Chinese regulators handed tech giant Alibaba a record penalty of RMB18.2 billion after a monthslong anti-monopoly investigation.
State-run newspaper People’s Daily posted news of the penalty via Weibo on Saturday morning, which stated that the State Administration for Market Regulation assessed the fine for the company’s abuse of its favorable market position.
The regulator said Alibaba forced merchants to list products on just one of two ecommerce platforms – with no option of choosing both, CNBC reports.
The fine totaled the value of 4% of Alibaba’s 2019 domestic sales.
Alibaba CEO Daniel Zhang said the company will lower entry barriers for businesses and merchants on the platform. Zhang added that he doesn’t expect a change in the exclusivity arrangement to have a notable impact on the company.
Chinese netizens have been calling for further anti-monopoly investigations into tech companies like Tencent and Meituan.

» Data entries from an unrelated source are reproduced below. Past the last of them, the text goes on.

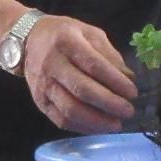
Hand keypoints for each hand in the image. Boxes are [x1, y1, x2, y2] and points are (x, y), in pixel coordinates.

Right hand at [21, 15, 138, 133]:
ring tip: (116, 124)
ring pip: (70, 109)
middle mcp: (52, 64)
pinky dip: (82, 127)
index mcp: (67, 42)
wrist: (28, 40)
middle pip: (82, 90)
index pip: (94, 65)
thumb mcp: (89, 33)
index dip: (115, 81)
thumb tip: (129, 78)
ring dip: (97, 121)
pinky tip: (98, 127)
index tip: (132, 92)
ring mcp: (43, 85)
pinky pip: (61, 120)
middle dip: (109, 104)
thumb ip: (109, 55)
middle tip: (128, 111)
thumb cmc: (64, 35)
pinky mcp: (40, 102)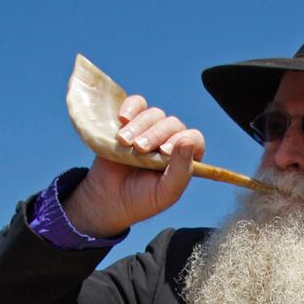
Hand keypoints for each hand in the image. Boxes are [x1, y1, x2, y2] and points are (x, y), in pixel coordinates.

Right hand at [64, 94, 205, 237]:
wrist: (109, 199)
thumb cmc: (142, 200)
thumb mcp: (166, 192)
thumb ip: (182, 170)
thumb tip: (188, 141)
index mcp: (185, 159)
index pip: (193, 139)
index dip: (181, 141)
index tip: (163, 152)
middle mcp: (170, 142)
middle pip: (172, 124)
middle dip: (155, 134)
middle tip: (139, 148)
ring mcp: (151, 130)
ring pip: (154, 114)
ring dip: (139, 125)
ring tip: (125, 142)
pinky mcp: (132, 122)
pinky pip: (137, 103)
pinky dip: (130, 107)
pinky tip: (122, 119)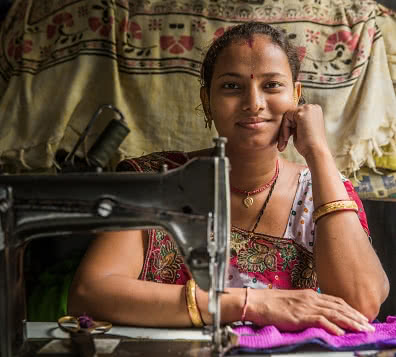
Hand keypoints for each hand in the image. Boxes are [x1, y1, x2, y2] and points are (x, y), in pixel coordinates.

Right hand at [246, 288, 374, 335]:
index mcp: (308, 294)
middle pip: (338, 307)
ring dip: (350, 322)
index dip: (350, 308)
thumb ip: (305, 306)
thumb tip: (316, 314)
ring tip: (362, 330)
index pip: (335, 300)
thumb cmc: (271, 303)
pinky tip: (340, 333)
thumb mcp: (292, 301)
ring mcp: (305, 306)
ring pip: (333, 313)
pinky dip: (332, 327)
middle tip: (369, 326)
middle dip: (355, 316)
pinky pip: (320, 320)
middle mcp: (310, 298)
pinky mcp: (299, 315)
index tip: (361, 316)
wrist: (257, 301)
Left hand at [277, 104, 329, 159]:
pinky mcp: (302, 112)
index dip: (289, 129)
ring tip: (283, 144)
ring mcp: (308, 108)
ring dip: (284, 131)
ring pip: (287, 117)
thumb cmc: (309, 145)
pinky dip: (284, 129)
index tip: (285, 141)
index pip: (295, 116)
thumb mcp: (301, 131)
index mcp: (314, 111)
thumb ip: (295, 124)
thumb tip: (284, 121)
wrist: (316, 152)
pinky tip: (287, 139)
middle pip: (290, 115)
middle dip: (285, 130)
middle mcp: (313, 107)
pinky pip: (286, 118)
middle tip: (282, 145)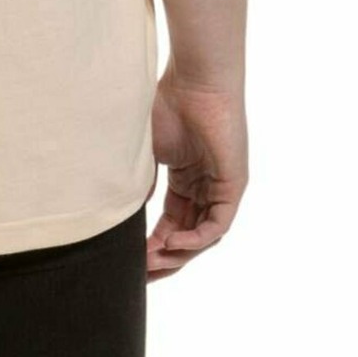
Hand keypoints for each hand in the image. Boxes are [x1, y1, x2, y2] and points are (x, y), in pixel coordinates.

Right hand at [147, 70, 247, 280]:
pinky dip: (196, 239)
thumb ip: (141, 184)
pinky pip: (217, 225)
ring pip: (203, 236)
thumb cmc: (167, 105)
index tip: (131, 262)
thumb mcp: (146, 153)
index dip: (153, 245)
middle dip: (164, 258)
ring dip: (178, 254)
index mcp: (186, 179)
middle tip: (141, 275)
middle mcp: (206, 187)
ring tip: (152, 262)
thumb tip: (123, 215)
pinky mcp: (233, 186)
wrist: (194, 81)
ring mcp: (221, 188)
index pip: (172, 224)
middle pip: (188, 237)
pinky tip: (173, 243)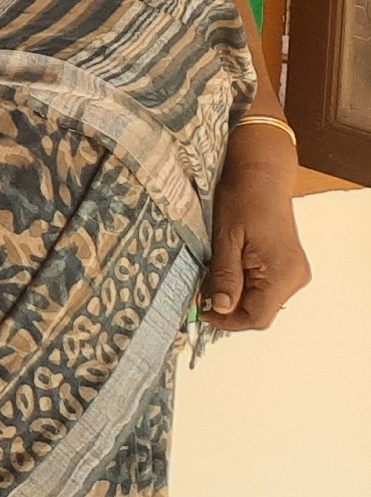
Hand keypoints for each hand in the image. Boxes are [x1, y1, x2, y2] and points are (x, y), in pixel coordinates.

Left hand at [206, 130, 313, 332]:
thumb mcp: (225, 240)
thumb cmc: (243, 200)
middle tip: (200, 293)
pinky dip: (244, 286)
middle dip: (228, 307)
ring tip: (212, 276)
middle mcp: (294, 278)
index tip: (200, 311)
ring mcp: (293, 272)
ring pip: (261, 301)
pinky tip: (227, 270)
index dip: (226, 320)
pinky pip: (264, 287)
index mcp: (282, 274)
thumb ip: (224, 277)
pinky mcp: (287, 266)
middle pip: (259, 311)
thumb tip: (219, 308)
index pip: (256, 317)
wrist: (261, 176)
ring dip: (235, 296)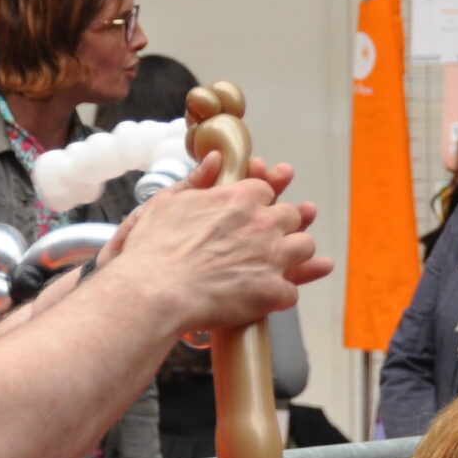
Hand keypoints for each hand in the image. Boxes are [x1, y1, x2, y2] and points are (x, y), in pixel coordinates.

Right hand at [115, 171, 327, 334]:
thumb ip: (196, 180)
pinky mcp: (272, 290)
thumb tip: (216, 159)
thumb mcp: (166, 202)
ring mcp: (271, 256)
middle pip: (292, 216)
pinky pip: (291, 290)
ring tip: (275, 267)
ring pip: (304, 247)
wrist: (153, 292)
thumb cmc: (152, 248)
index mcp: (238, 198)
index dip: (258, 204)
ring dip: (293, 256)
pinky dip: (277, 295)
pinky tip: (264, 298)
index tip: (250, 216)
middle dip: (281, 227)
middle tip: (265, 242)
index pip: (265, 191)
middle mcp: (262, 222)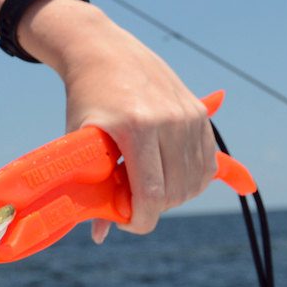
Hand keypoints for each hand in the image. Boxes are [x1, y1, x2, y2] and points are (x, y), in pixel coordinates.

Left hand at [18, 0, 215, 236]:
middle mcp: (167, 120)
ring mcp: (187, 115)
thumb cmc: (86, 99)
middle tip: (132, 201)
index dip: (141, 219)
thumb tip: (100, 235)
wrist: (103, 51)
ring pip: (195, 180)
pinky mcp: (198, 112)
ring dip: (174, 195)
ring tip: (148, 187)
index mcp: (134, 128)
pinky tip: (172, 177)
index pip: (152, 194)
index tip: (127, 222)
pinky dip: (193, 178)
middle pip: (175, 191)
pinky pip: (207, 161)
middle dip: (155, 208)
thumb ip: (91, 188)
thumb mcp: (79, 141)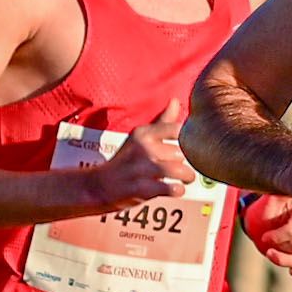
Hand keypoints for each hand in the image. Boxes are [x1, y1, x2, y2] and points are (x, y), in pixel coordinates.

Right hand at [71, 124, 189, 211]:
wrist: (100, 185)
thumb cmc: (126, 159)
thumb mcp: (140, 137)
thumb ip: (162, 121)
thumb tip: (176, 101)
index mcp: (144, 134)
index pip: (176, 129)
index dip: (189, 138)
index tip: (191, 145)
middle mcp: (143, 148)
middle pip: (181, 153)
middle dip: (187, 161)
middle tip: (184, 165)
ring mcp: (143, 169)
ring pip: (180, 170)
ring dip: (187, 177)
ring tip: (186, 179)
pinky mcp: (143, 188)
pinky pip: (172, 188)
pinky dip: (178, 190)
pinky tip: (175, 189)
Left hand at [242, 191, 291, 277]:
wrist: (274, 207)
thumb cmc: (273, 202)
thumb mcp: (274, 196)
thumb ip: (274, 196)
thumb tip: (275, 198)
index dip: (278, 237)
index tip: (264, 237)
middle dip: (280, 248)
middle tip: (265, 243)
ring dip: (287, 261)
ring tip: (271, 255)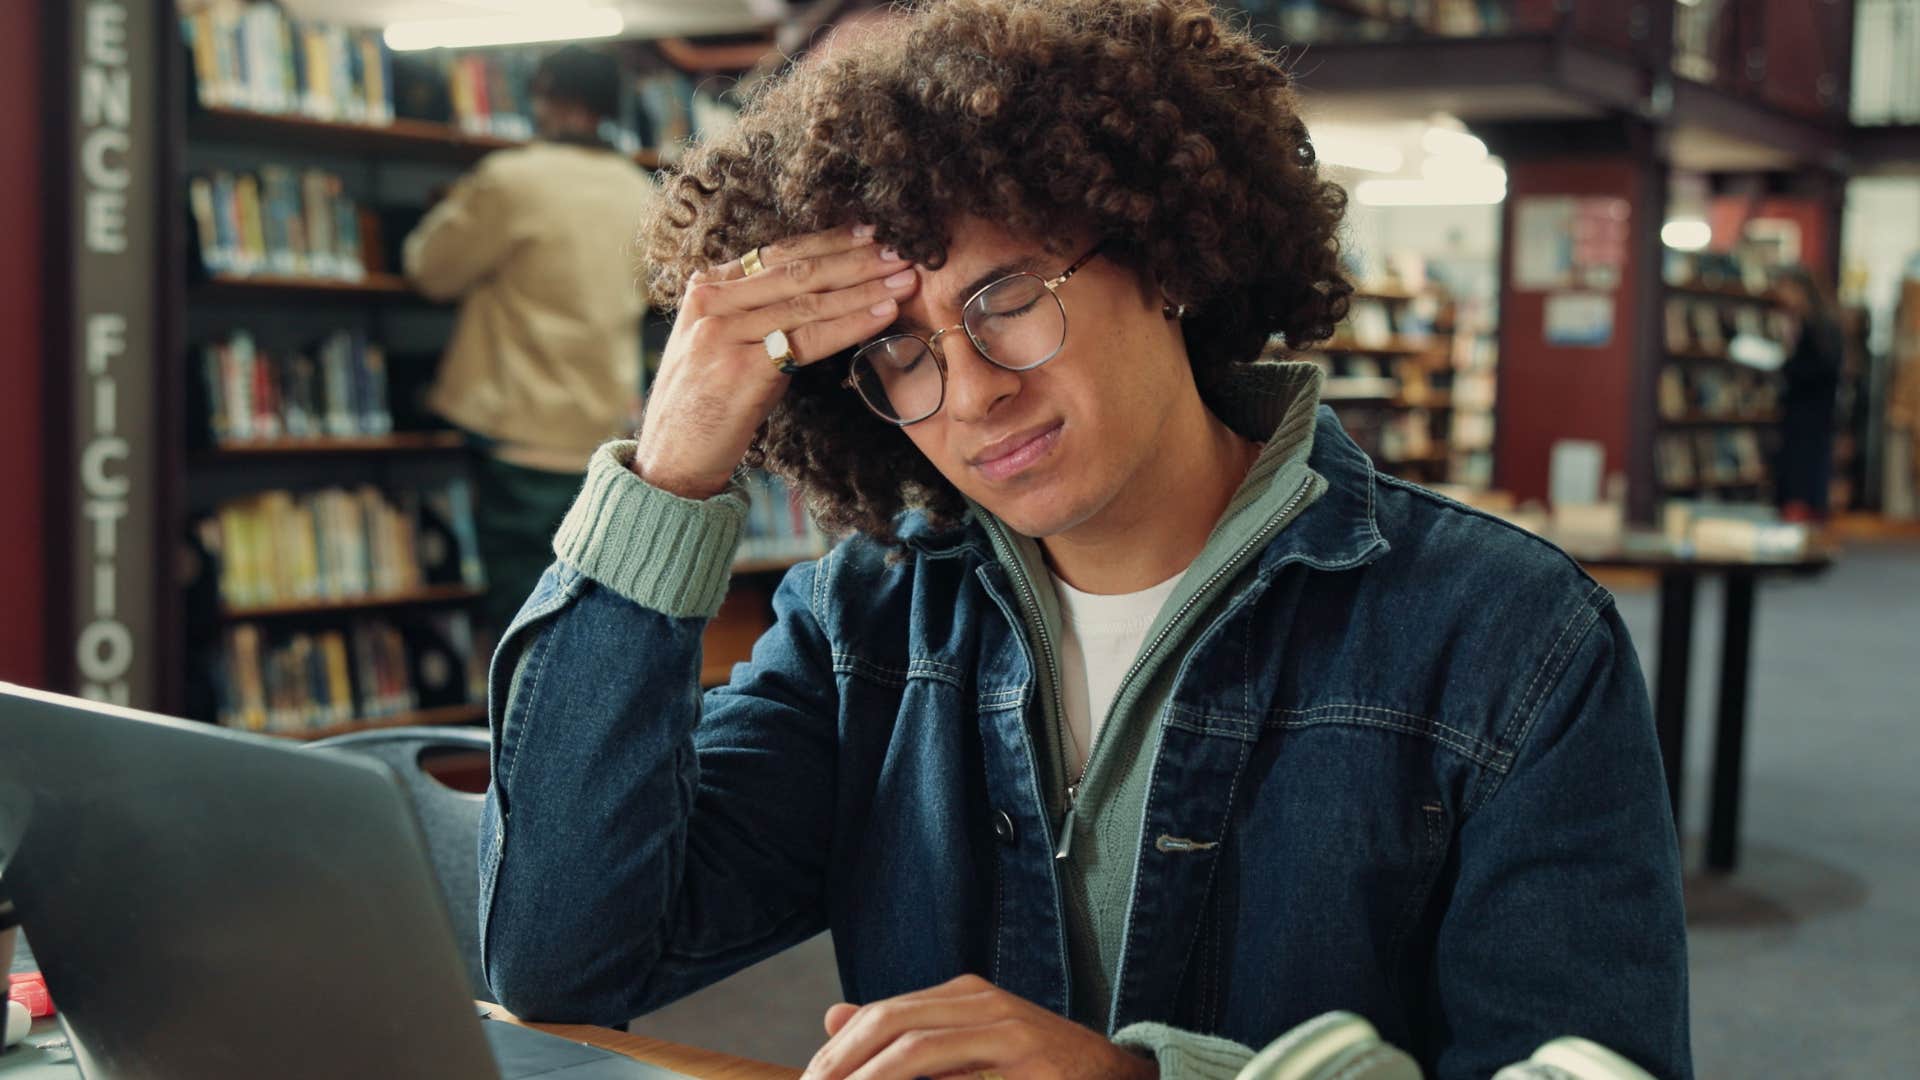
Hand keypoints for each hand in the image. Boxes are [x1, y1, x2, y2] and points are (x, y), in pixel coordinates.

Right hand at [634, 224, 919, 498]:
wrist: (672, 458)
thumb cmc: (705, 405)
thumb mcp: (721, 344)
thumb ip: (754, 312)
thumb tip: (815, 293)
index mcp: (707, 289)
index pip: (777, 253)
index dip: (828, 241)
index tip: (869, 233)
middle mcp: (712, 302)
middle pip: (797, 271)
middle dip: (855, 259)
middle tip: (901, 249)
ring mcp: (724, 333)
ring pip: (808, 301)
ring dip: (864, 288)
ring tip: (905, 279)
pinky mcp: (742, 367)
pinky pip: (809, 339)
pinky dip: (852, 324)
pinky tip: (883, 314)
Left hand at [801, 974, 1158, 1079]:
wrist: (1116, 1077)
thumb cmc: (1035, 1066)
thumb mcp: (970, 1035)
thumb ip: (907, 1028)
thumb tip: (832, 1017)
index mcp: (968, 994)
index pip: (884, 1014)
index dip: (839, 1053)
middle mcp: (987, 1006)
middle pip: (894, 1026)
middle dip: (843, 1066)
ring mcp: (1011, 1038)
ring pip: (919, 1050)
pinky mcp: (1028, 1071)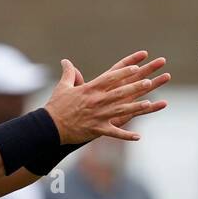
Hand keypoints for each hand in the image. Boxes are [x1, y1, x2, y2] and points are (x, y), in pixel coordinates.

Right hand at [44, 51, 169, 144]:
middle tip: (148, 81)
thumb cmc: (56, 106)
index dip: (124, 72)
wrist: (49, 127)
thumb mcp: (62, 87)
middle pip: (119, 92)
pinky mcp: (97, 129)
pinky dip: (126, 135)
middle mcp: (96, 101)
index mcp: (89, 89)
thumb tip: (66, 61)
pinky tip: (138, 136)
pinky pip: (114, 133)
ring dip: (135, 107)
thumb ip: (68, 73)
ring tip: (148, 104)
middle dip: (134, 86)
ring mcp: (98, 115)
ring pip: (120, 110)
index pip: (110, 78)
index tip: (136, 66)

A popular Shenzhen-based finance blogger posted, “There’s a trend of investigating and penalizing internet companies, and Alibaba won’t be the last.”
Below the post, a poll was conducted that asked users which company may get fined next, with over 60% of respondents choosing Tencent over Baidu, JD.com and Pinduoduo.
Another blogger wondered how Alibaba would split the bill. “If you do the math – RMB18 billion, 100,000 employees – you’re going to have to pay an average fine of RMB180,000 per person,” she joked.